Somehow ZFS wrote to my pool a block pointer that is neither embedded nor a hole, yet contains no DVAs with a non-zero asize. That should be impossible, but it happened. This PR will cause ZFS to return ECKSUM when attempting to read from that block pointer, rather than crashing. This PR will also fix zdb so it can display such block pointers. Finally, I believe that this PR will prevent such block pointers from being written to disk in the first place, by triggering a panic in zfs_blkptr_verify in the write path.

#17079 Fix wrong free function in arc_hdr_decrypt

@tuxoko 2025-02-21-2025-02-22 closed

Found this when making some other changes. Not sure if it’s possible to hit or not.

#17080 Don’t try to get mg of hole vdev in removal

@pcd1193182 2025-02-21-2025-02-25 closed

When doing device removal, we verify that the vdev being removed isn’t the last vdev in the normal class. To do that, we iterate over all the disks and checking their metaslab class until we find one in the normal group. Right now, if you have a hole vdev before the first allocatable normal class vdev, we kernel panic.

#17081 Better fill empty metaslabs

@amotin 2025-02-21-2025-02-25 closed

Before this change zfs_metaslab_switch_threshold tunable switched metaslabs each time ones index reduced by two (which means biggest contiguous chunk reduced to 1/4). It is a good idea to balance metaslabs fragmentation. But for empty metaslabs (having power-of-2 sizes) this means switching when they get just below the half of their capacity. Inspection with zdb after filling new pool to half capacity shown most of its metaslabs filled to half capacity.

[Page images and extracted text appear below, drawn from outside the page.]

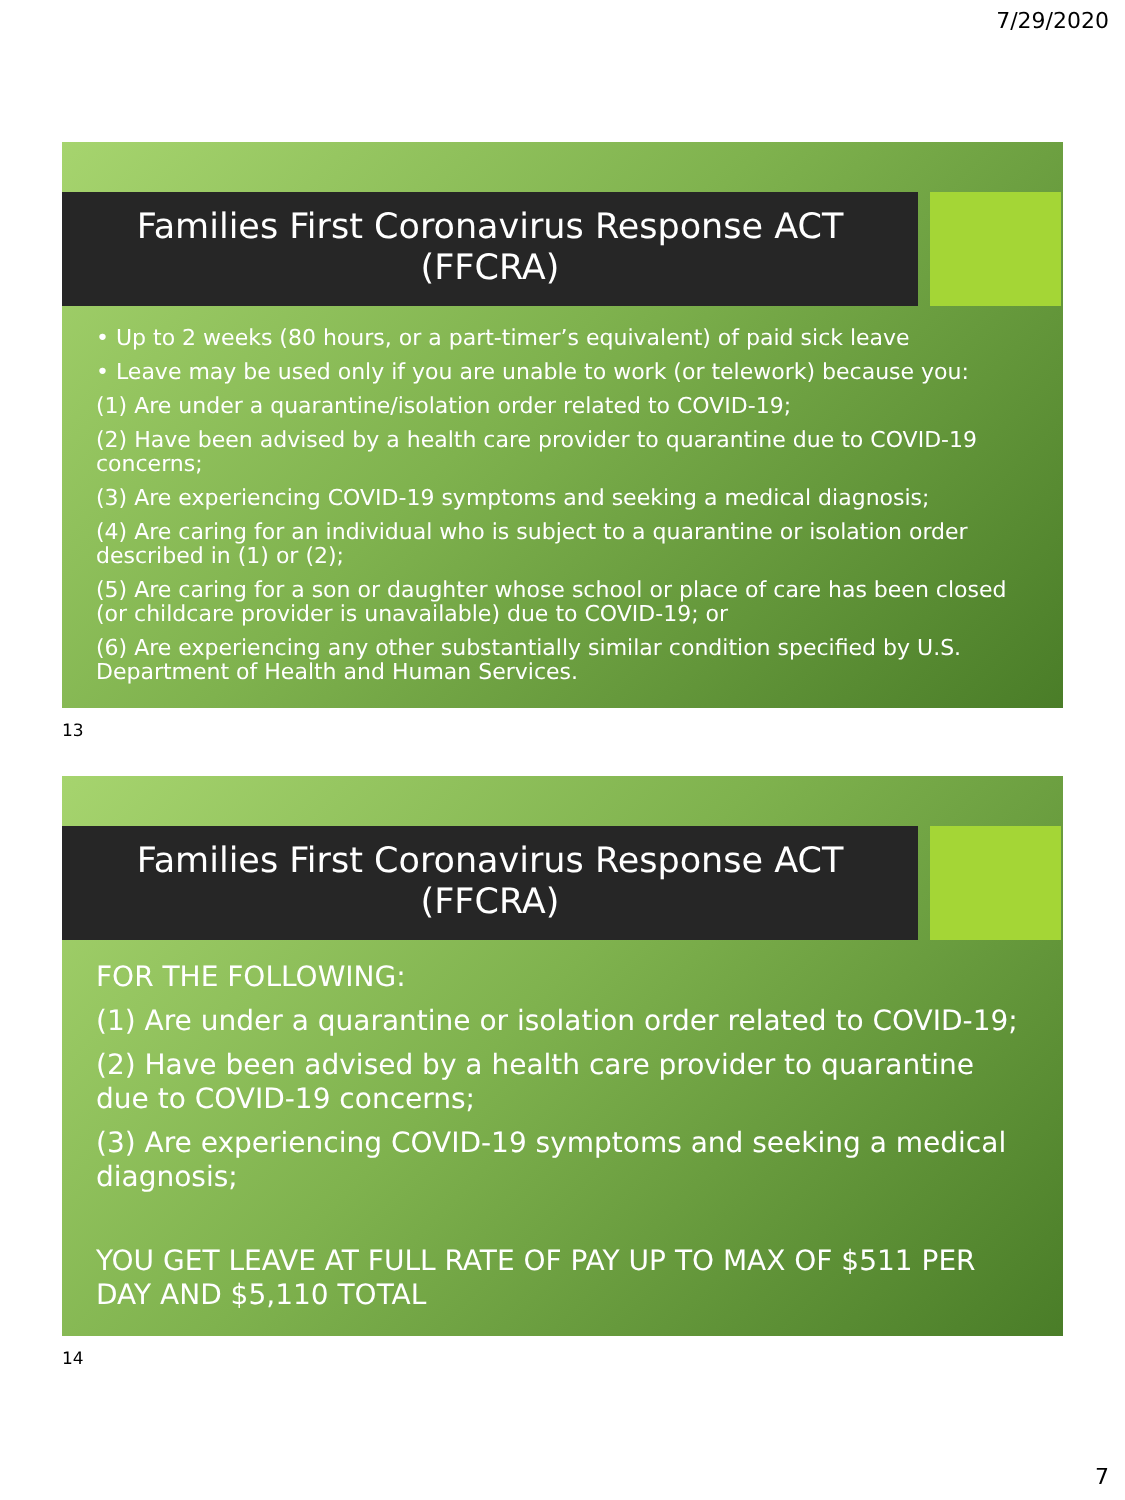7/29/2020
Families First Coronavirus Response ACT
(FFCRA)
• Up to 2 weeks (80 hours, or a part-timer’s equivalent) of paid sick leave
• Leave may be used only if you are unable to work (or telework) because you:
(1) Are under a quarantine/isolation order related to COVID-19;
(2) Have been advised by a health care provider to quarantine due to COVID-19 concerns;
(3) Are experiencing COVID-19 symptoms and seeking a medical diagnosis;
(4) Are caring for an individual who is subject to a quarantine or isolation order described in (1) or (2);
(5) Are caring for a son or daughter whose school or place of care has been closed (or childcare provider is unavailable) due to COVID-19; or
(6) Are experiencing any other substantially similar condition specified by U.S. Department of Health and Human Services.
13
Families First Coronavirus Response ACT
(FFCRA)
FOR THE FOLLOWING:
(1) Are under a quarantine or isolation order related to COVID-19;
(2) Have been advised by a health care provider to quarantine due to COVID-19 concerns;
(3) Are experiencing COVID-19 symptoms and seeking a medical diagnosis;
YOU GET LEAVE AT FULL RATE OF PAY UP TO MAX OF $511 PER DAY AND $5,110 TOTAL
14
7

I consider this sub-optimal for pool fragmentation in a long run.

#17088 spa: fix signature mismatch for spa_boot_init as eventhandler required

@aokblast 2025-02-23-2025-02-25 closed

I am working on KCFI for FreeBSD. As KCFI required all function signature matched.

We should have this patch for changing signature.

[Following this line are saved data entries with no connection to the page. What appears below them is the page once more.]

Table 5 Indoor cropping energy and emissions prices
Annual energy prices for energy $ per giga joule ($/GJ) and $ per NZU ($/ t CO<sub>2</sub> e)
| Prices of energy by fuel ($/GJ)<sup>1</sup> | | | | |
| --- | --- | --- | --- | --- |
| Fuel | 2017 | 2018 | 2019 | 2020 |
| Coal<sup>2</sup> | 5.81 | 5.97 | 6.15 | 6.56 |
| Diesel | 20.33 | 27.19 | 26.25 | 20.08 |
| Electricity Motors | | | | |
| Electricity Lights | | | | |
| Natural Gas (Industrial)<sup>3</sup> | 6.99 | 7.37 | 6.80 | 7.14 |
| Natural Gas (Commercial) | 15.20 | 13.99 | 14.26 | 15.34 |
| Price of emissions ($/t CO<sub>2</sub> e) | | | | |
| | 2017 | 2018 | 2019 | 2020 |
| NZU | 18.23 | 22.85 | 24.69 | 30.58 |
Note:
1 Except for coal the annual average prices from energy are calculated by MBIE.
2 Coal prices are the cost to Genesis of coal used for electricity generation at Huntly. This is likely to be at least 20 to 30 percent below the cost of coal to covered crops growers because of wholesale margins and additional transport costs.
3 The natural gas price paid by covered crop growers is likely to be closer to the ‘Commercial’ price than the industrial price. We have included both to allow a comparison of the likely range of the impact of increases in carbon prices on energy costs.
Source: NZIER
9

#17089 ICP encryption tests

@robn 2025-02-24-2025-02-26 closed

I wanted to do a good review of #17058, but really had no idea how to without some way to compare the output with what we already have.

And then I went mad and ended up writing a whole correctness and performance test driver for the ICP. And then it found a real (though inconsequential) bug. Good times all round!

Thanks @lowjoel for motivation and rubber-ducking 👍

#17094 Add zfs_recover_ms parameter

@ihoro 2025-02-25- open

There are production cases when loading of a metaslab leads to a ZFS panic due to unexpected entries in its spacemap (presumably). The assertions in zfs_range_tree_add_impl() and zfs_range_tree_remove_impl() fail due to overlapping or missing segments, etc. A business would like to go ahead with such pools while the root cause is being investigated.

#17097 zfs-2.3.1 patchset

@ixhamza 2025-02-26- open

Initial proposed patchset for zfs-2.3.1.

#17098 Linux 6.13 compat: META

@tonyhutter 2025-02-27-2025-02-27 closed

Update the META file to reflect compatibility with the 6.13 kernel.

#17099 convert_wycheproof: two small fixes

@robn 2025-02-27- open

Fixing two bugs in convert_wycheproof.pl that snuck through in #17089.